■ **DATASET ENTRIES**
○ ○ ○ ○ ○ ○ ○
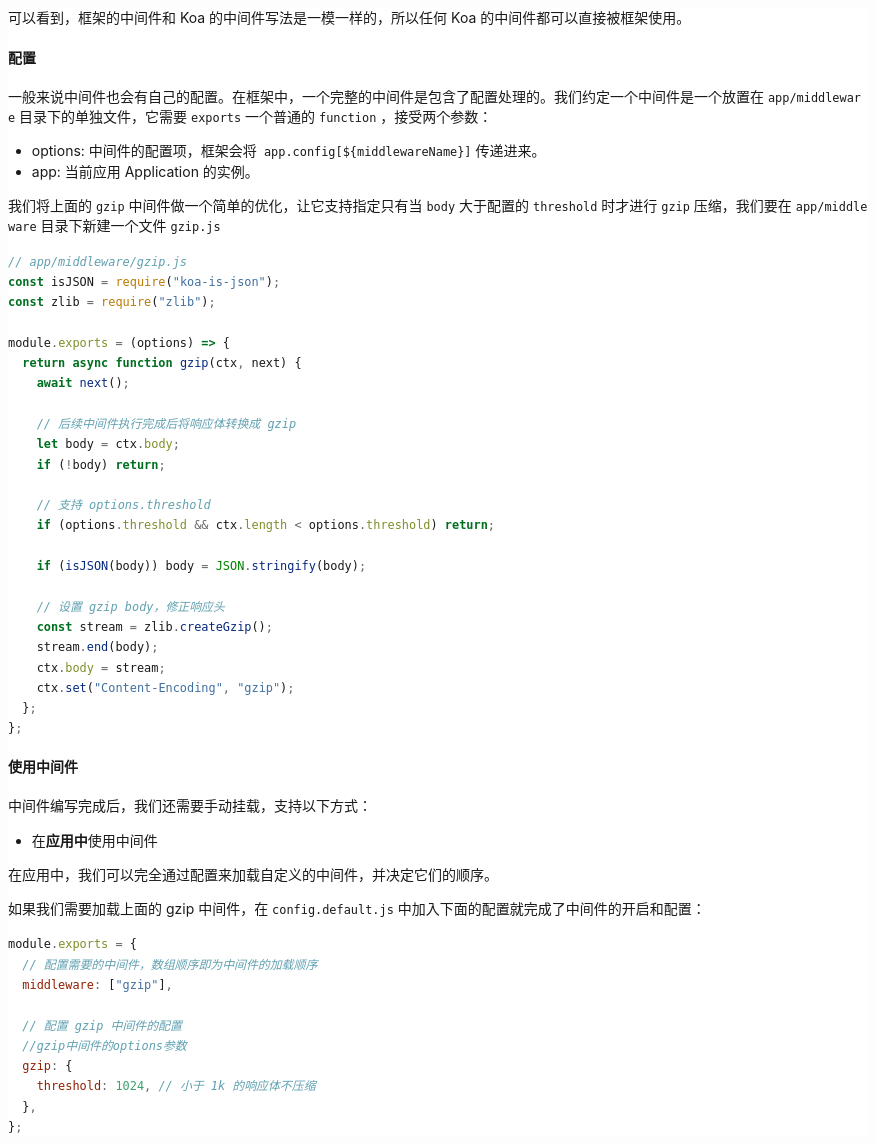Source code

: 可以看到，框架的中间件和 Koa 的中间件写法是一模一样的，所以任何 Koa 的中间件都可以直接被框架使用。

#### 配置

一般来说中间件也会有自己的配置。在框架中，一个完整的中间件是包含了配置处理的。我们约定一个中间件是一个放置在 `app/middleware` 目录下的单独文件，它需要 `exports` 一个普通的 `function` ，接受两个参数：

- options: 中间件的配置项，框架会将` app.config[${middlewareName}]` 传递进来。
- app: 当前应用 Application 的实例。

我们将上面的 `gzip` 中间件做一个简单的优化，让它支持指定只有当 `body` 大于配置的 `threshold` 时才进行 `gzip` 压缩，我们要在 `app/middleware` 目录下新建一个文件 `gzip.js`

```js
// app/middleware/gzip.js
const isJSON = require("koa-is-json");
const zlib = require("zlib");

module.exports = (options) => {
  return async function gzip(ctx, next) {
    await next();

    // 后续中间件执行完成后将响应体转换成 gzip
    let body = ctx.body;
    if (!body) return;

    // 支持 options.threshold
    if (options.threshold && ctx.length < options.threshold) return;

    if (isJSON(body)) body = JSON.stringify(body);

    // 设置 gzip body，修正响应头
    const stream = zlib.createGzip();
    stream.end(body);
    ctx.body = stream;
    ctx.set("Content-Encoding", "gzip");
  };
};
```

#### 使用中间件

中间件编写完成后，我们还需要手动挂载，支持以下方式：

- 在**应用中**使用中间件

在应用中，我们可以完全通过配置来加载自定义的中间件，并决定它们的顺序。

如果我们需要加载上面的 gzip 中间件，在 `config.default.js` 中加入下面的配置就完成了中间件的开启和配置：

```js
module.exports = {
  // 配置需要的中间件，数组顺序即为中间件的加载顺序
  middleware: ["gzip"],

  // 配置 gzip 中间件的配置
  //gzip中间件的options参数
  gzip: {
    threshold: 1024, // 小于 1k 的响应体不压缩
  },
};
```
○ ○ ○ ○ ○ ○ ○
■ **DIRECTIONS FOR THIS TASK**
The expected result is the complete listing above, printed exactly, with no pictures.

■ **RESULT OF THIS TASK**
Source code

: 可以看到，框架的中间件和 Koa 的中间件写法是一模一样的，所以任何 Koa 的中间件都可以直接被框架使用。

#### 配置

一般来说中间件也会有自己的配置。在框架中，一个完整的中间件是包含了配置处理的。我们约定一个中间件是一个放置在 `app/middleware` 目录下的单独文件，它需要 `exports` 一个普通的 `function` ，接受两个参数：

- options: 中间件的配置项，框架会将` app.config[${middlewareName}]` 传递进来。
- app: 当前应用 Application 的实例。

我们将上面的 `gzip` 中间件做一个简单的优化，让它支持指定只有当 `body` 大于配置的 `threshold` 时才进行 `gzip` 压缩，我们要在 `app/middleware` 目录下新建一个文件 `gzip.js`

```js
// app/middleware/gzip.js
const isJSON = require("koa-is-json");
const zlib = require("zlib");

module.exports = (options) => {
  return async function gzip(ctx, next) {
    await next();

    // 后续中间件执行完成后将响应体转换成 gzip
    let body = ctx.body;
    if (!body) return;

    // 支持 options.threshold
    if (options.threshold && ctx.length < options.threshold) return;

    if (isJSON(body)) body = JSON.stringify(body);

    // 设置 gzip body，修正响应头
    const stream = zlib.createGzip();
    stream.end(body);
    ctx.body = stream;
    ctx.set("Content-Encoding", "gzip");
  };
};
```

#### 使用中间件

中间件编写完成后，我们还需要手动挂载，支持以下方式：

- 在**应用中**使用中间件

在应用中，我们可以完全通过配置来加载自定义的中间件，并决定它们的顺序。

如果我们需要加载上面的 gzip 中间件，在 `config.default.js` 中加入下面的配置就完成了中间件的开启和配置：

```js
module.exports = {
  // 配置需要的中间件，数组顺序即为中间件的加载顺序
  middleware: ["gzip"],

  // 配置 gzip 中间件的配置
  //gzip中间件的options参数
  gzip: {
    threshold: 1024, // 小于 1k 的响应体不压缩
  },
};
```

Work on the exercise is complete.